SELECTION
The problem with this is that the first time he has a bad game, fans and media alike will be singing the familiar refrain that it's all because of Jay's partyin' ways. Fair or not, this is what he has created for himself.

Yes, it sucks for a young sports star to not be able to go out and enjoy himself without so much scrutiny. But hey, this is the price of fame and fortune.

Oh, and one other thing: It's not like they don't know what to expect.

While that may not make it any easier to stomach, it is what is is. Look, we all made mistakes and did goofy, childish things when we were young, but most of us weren't star athletes.

There are plenty of ways to get around the spotlight if someone so chooses. Many establishments have VIP areas where someone can go and do his or her thing without being so obvious.

For example, when was the last time you gambled with Michael Jordan? Yeah, that's what I thought. But you know that he gambles.

DATA SECTION
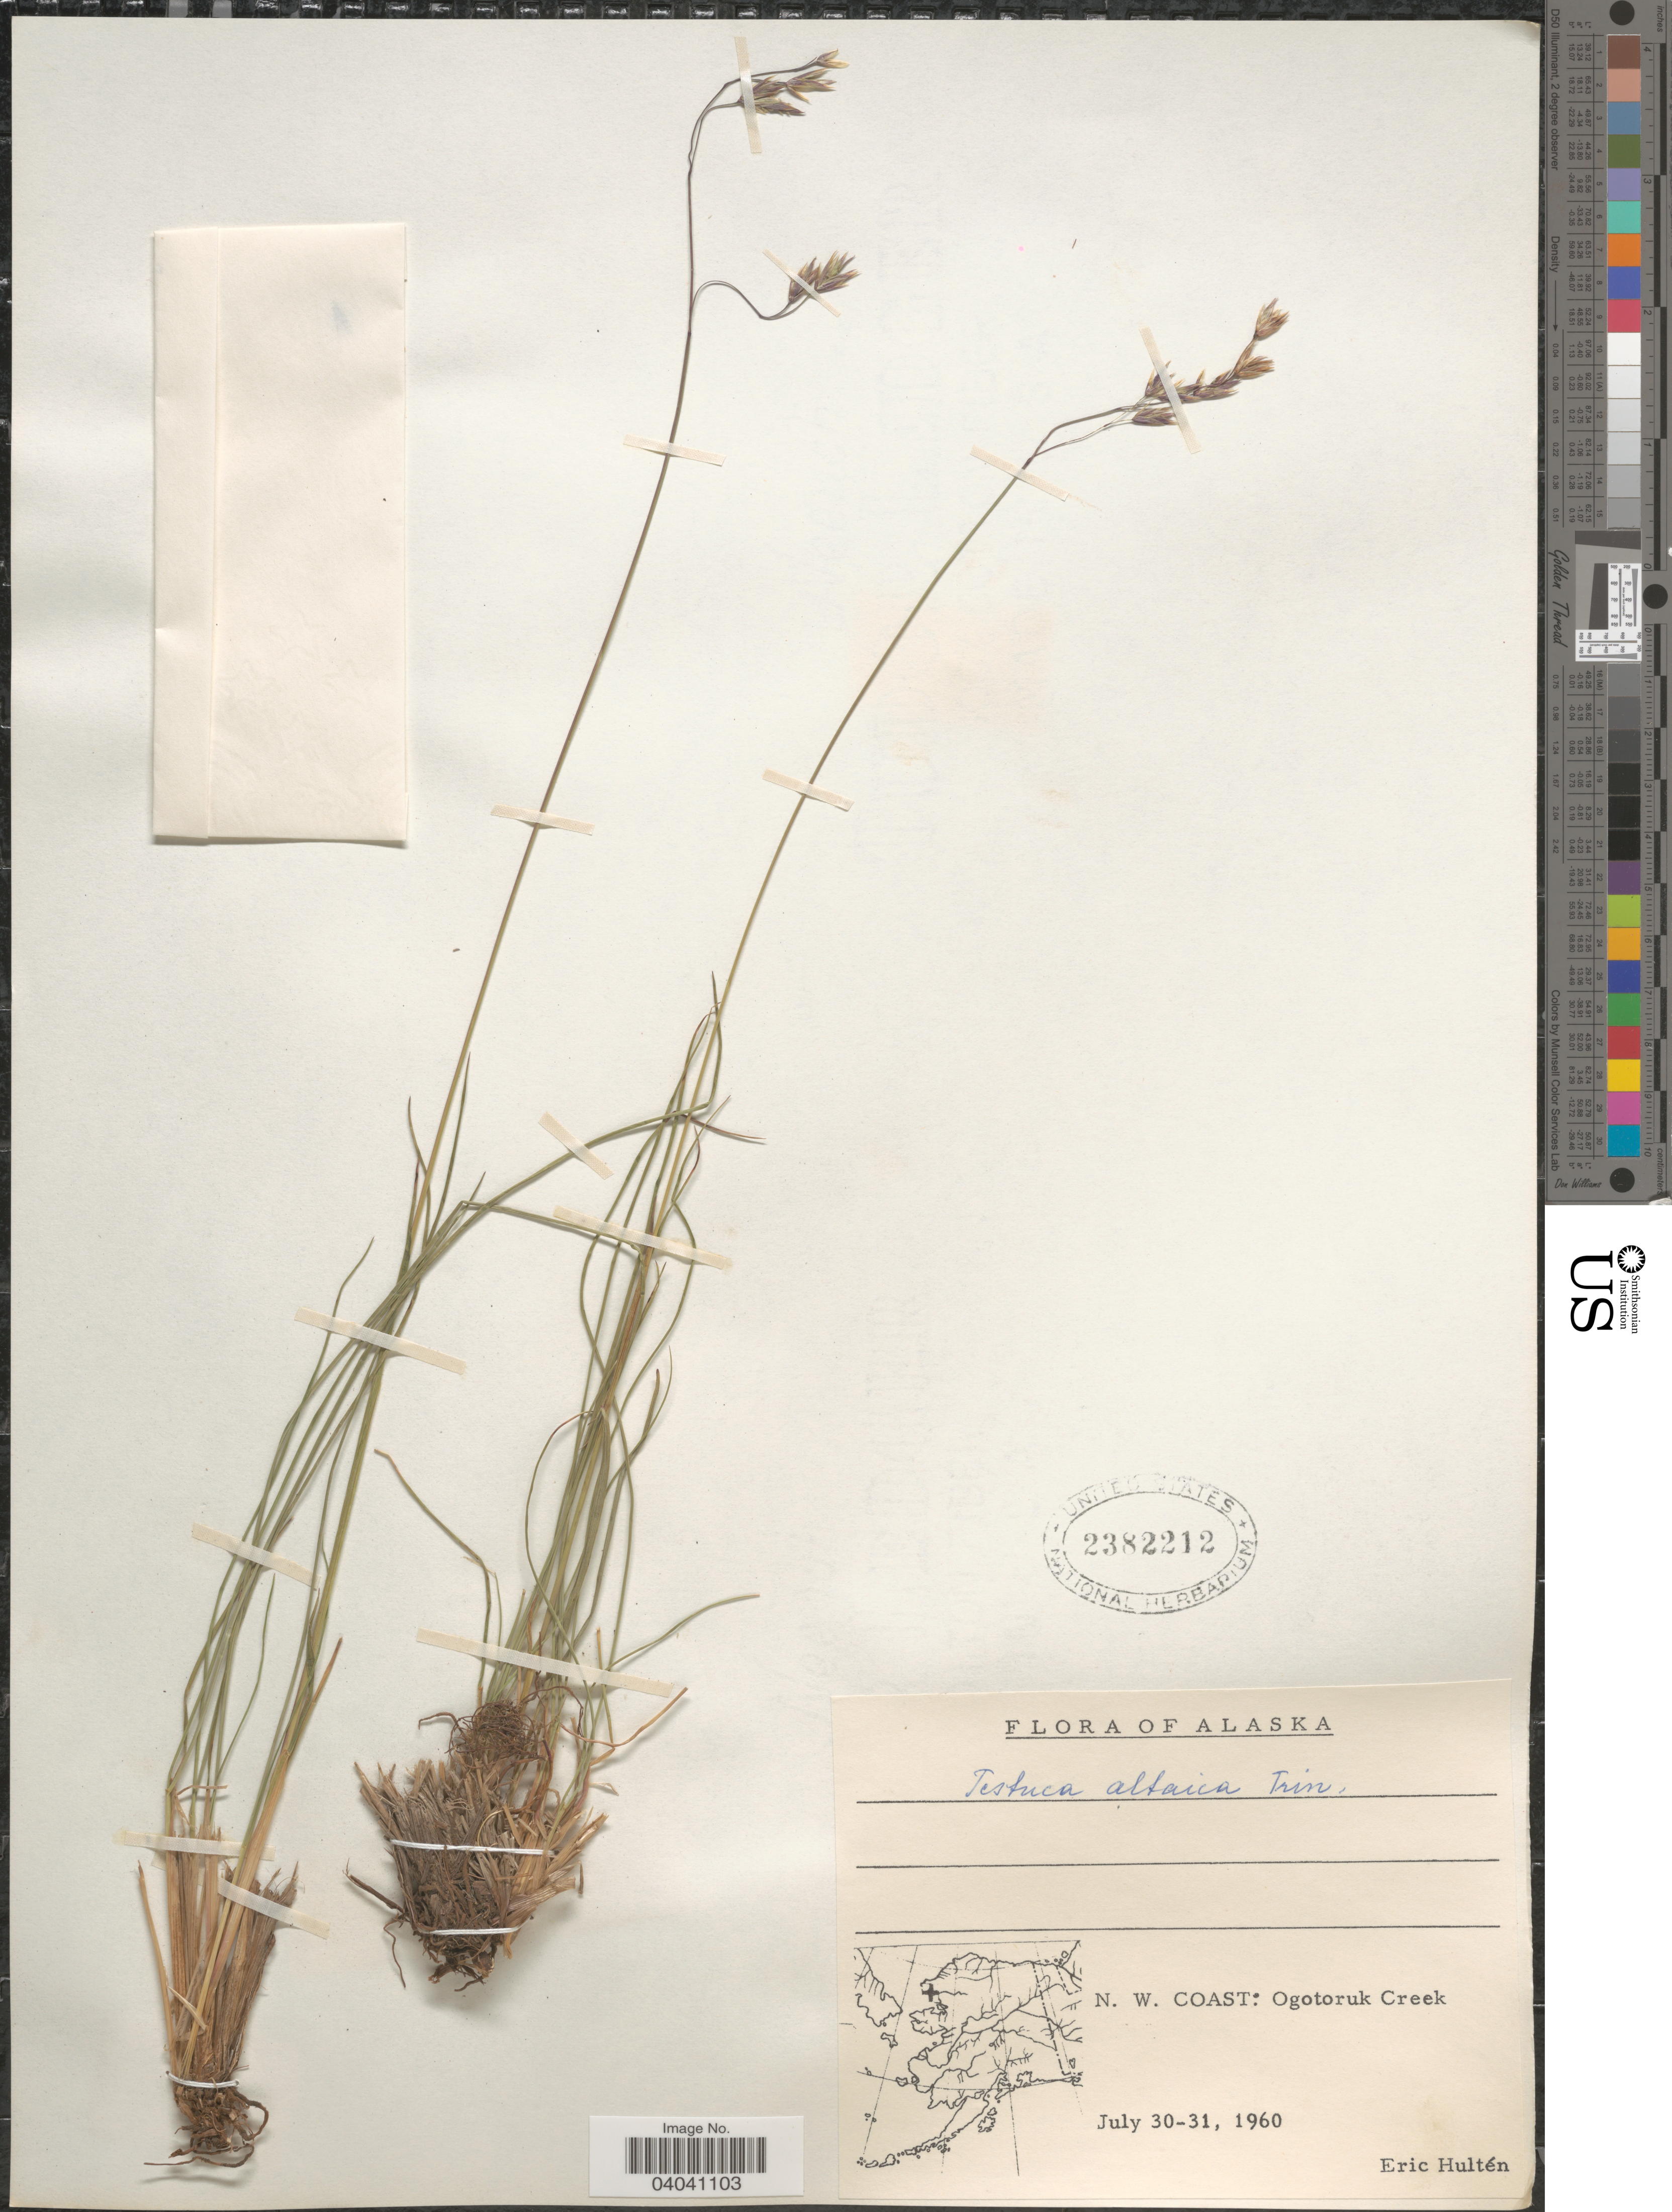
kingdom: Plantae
...
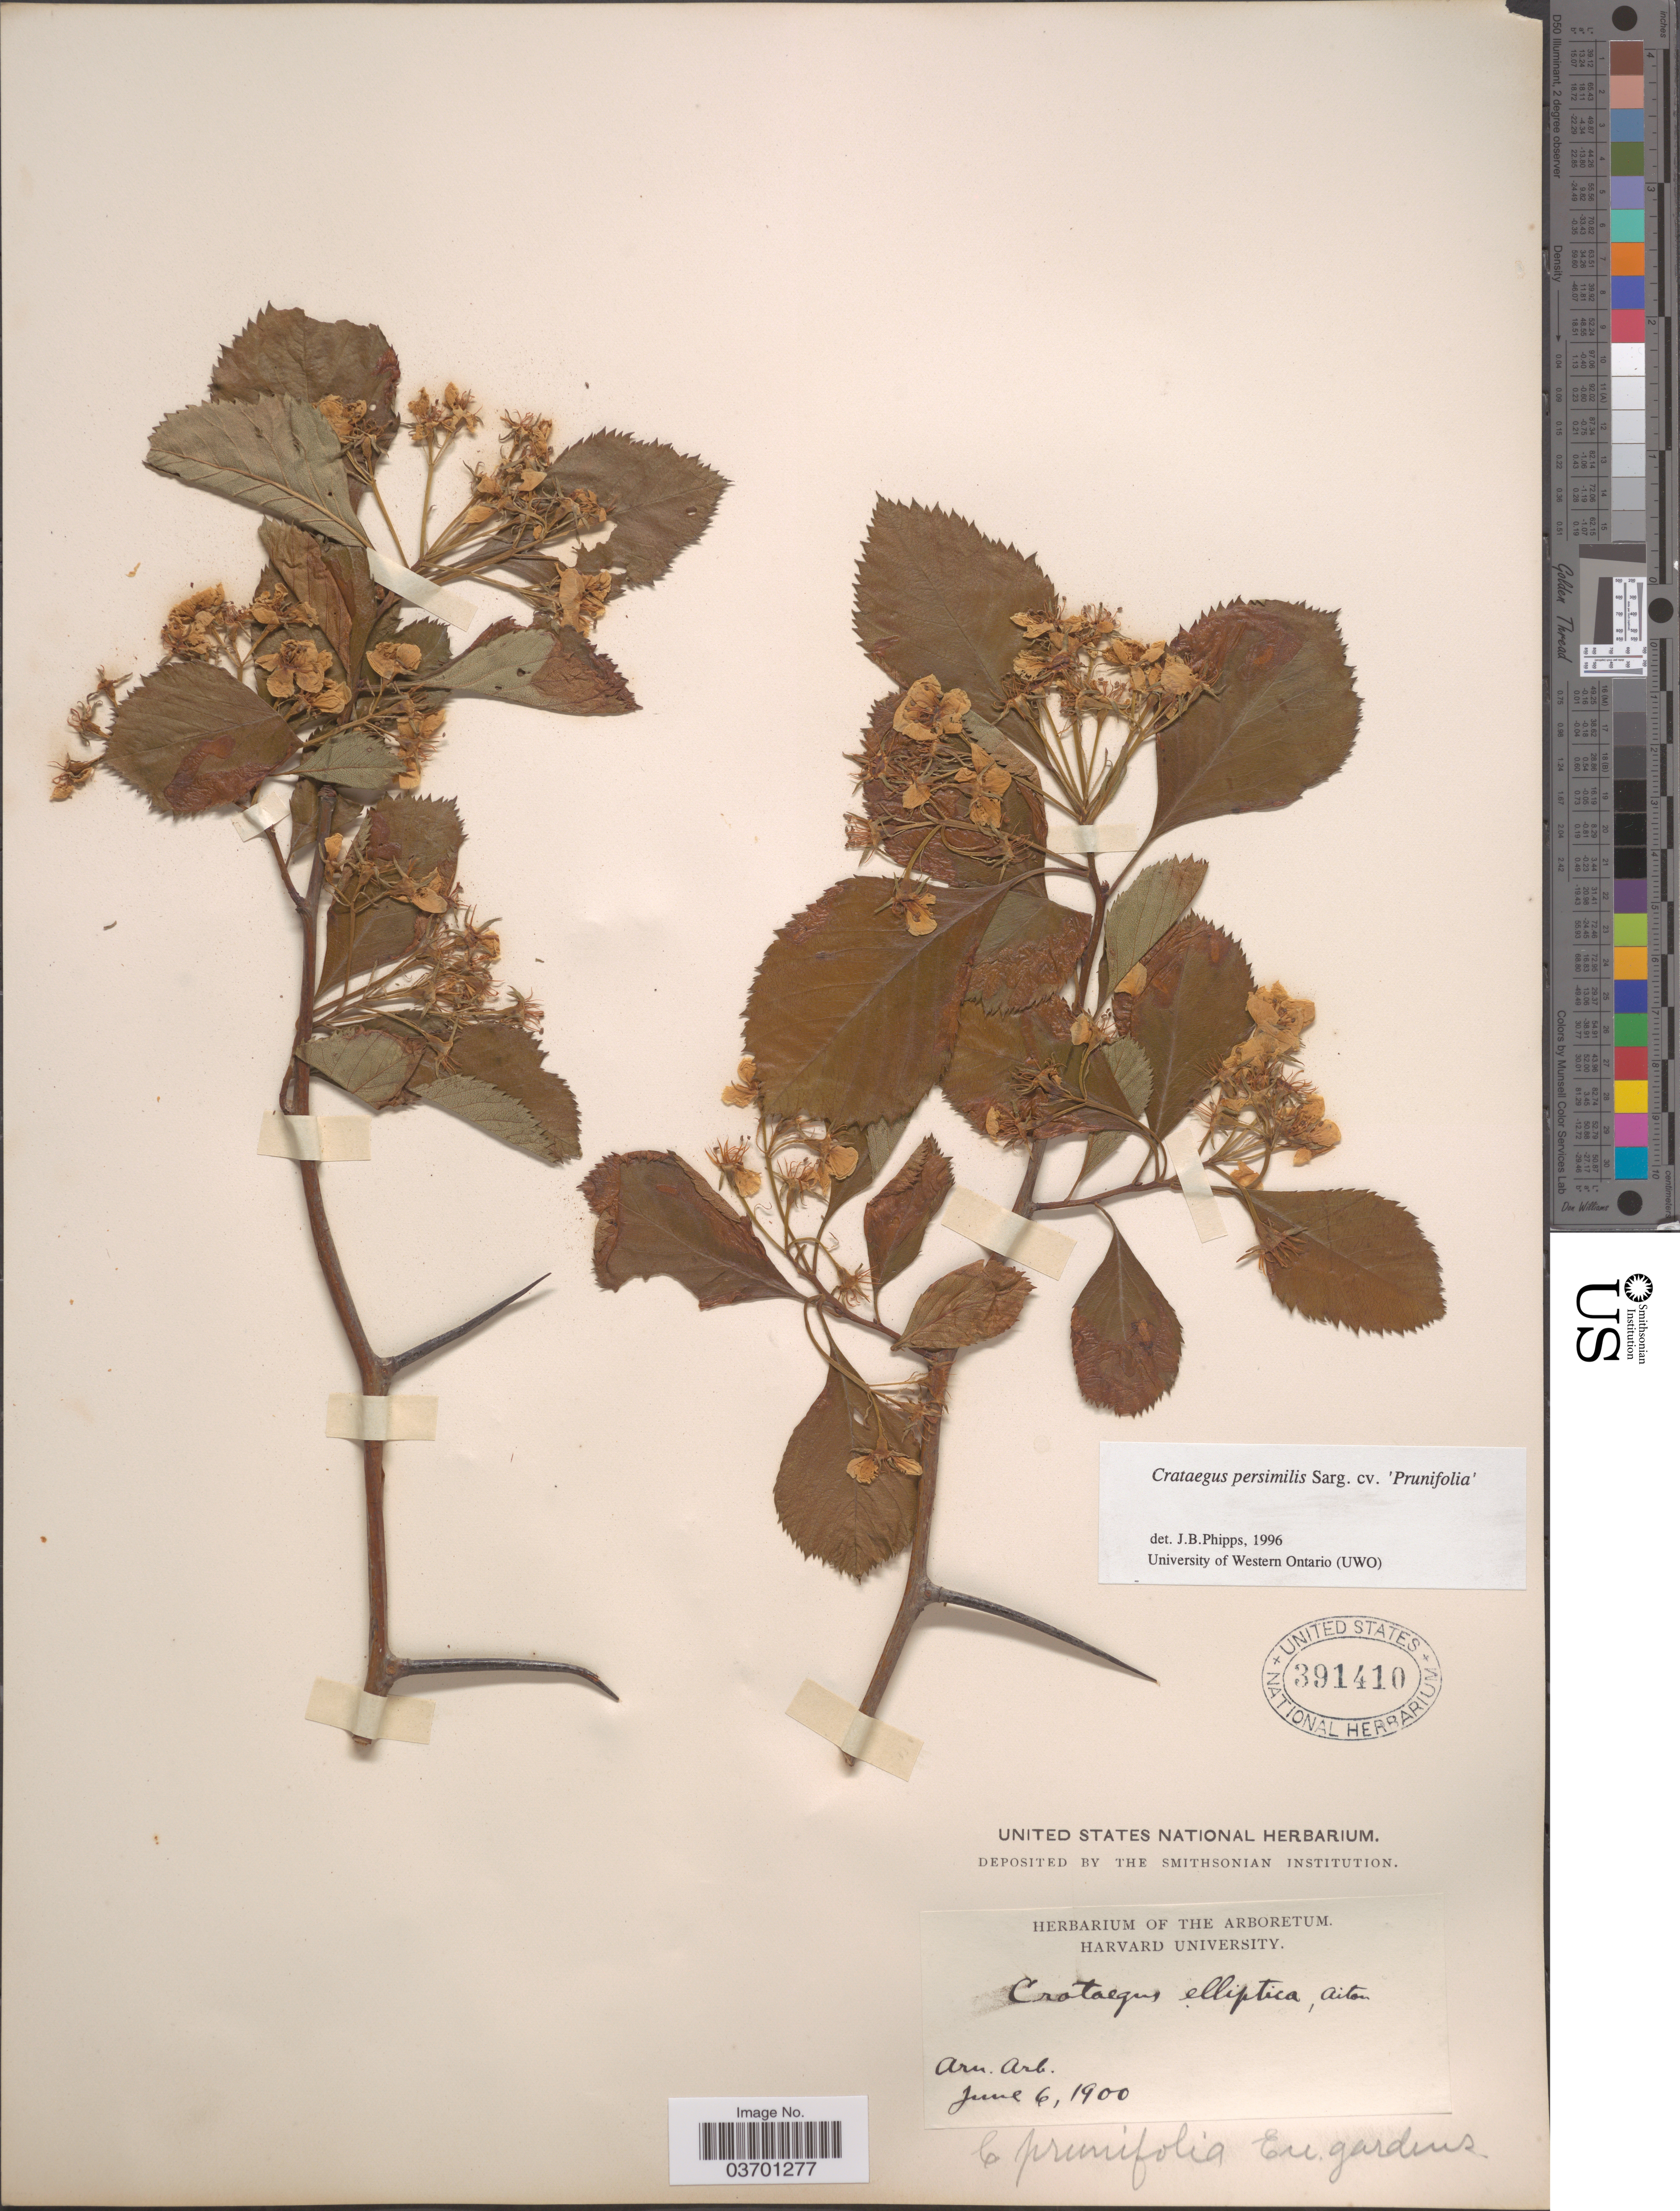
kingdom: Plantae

GOALS
- 1) Summarize the passage on fame and an athlete's partying in two sentences.
- 2) In the passage on fame and an athlete's partying, what do many establishments have that let someone do his or her thing without being so obvious?
- 3) Write the next few sentences of the passage on fame and an athlete's partying, picking up after its final line.
The material is not needed for any of this work.

ANSWERS TO THE PROBLEMS
- 1) The passage predicts that the first time Jay has a bad game, fans and media will blame his partying, and it calls this a reputation he has created for himself. It grants that such scrutiny is hard on a young sports star but calls it the price of fame and fortune, and it notes that many establishments have VIP areas where someone can avoid being so obvious.

- 2) VIP areas.

- 3)
That's the kind of caution I'm advocating here. No, it's not foolproof, and there are always paparazzi and other slimy characters out there just looking to make a living off of someone else's misfortune.

But it is especially important in today's society where girls often brag about which star they slept with. Once thought to be a private matter, many women can't wait to go online to expose their latest conquest.

In a world full of tweets, you don't want to be a twit.

I'm not passing judgement here. That's just the way it is. Recognizing that, wouldn't it make sense for the so-called leader of his team, such as a star quarterback, to begin to demonstrate he can make good decisions by doing everything he can to avoid negative publicity?

I think so.

It may be easier said than done, but at least try to avoid situations where your privacy is exposed. Isn't that why we wear our underwear on the inside of our pants?

Hey, be careful, it's a jungle out there, come to think of it.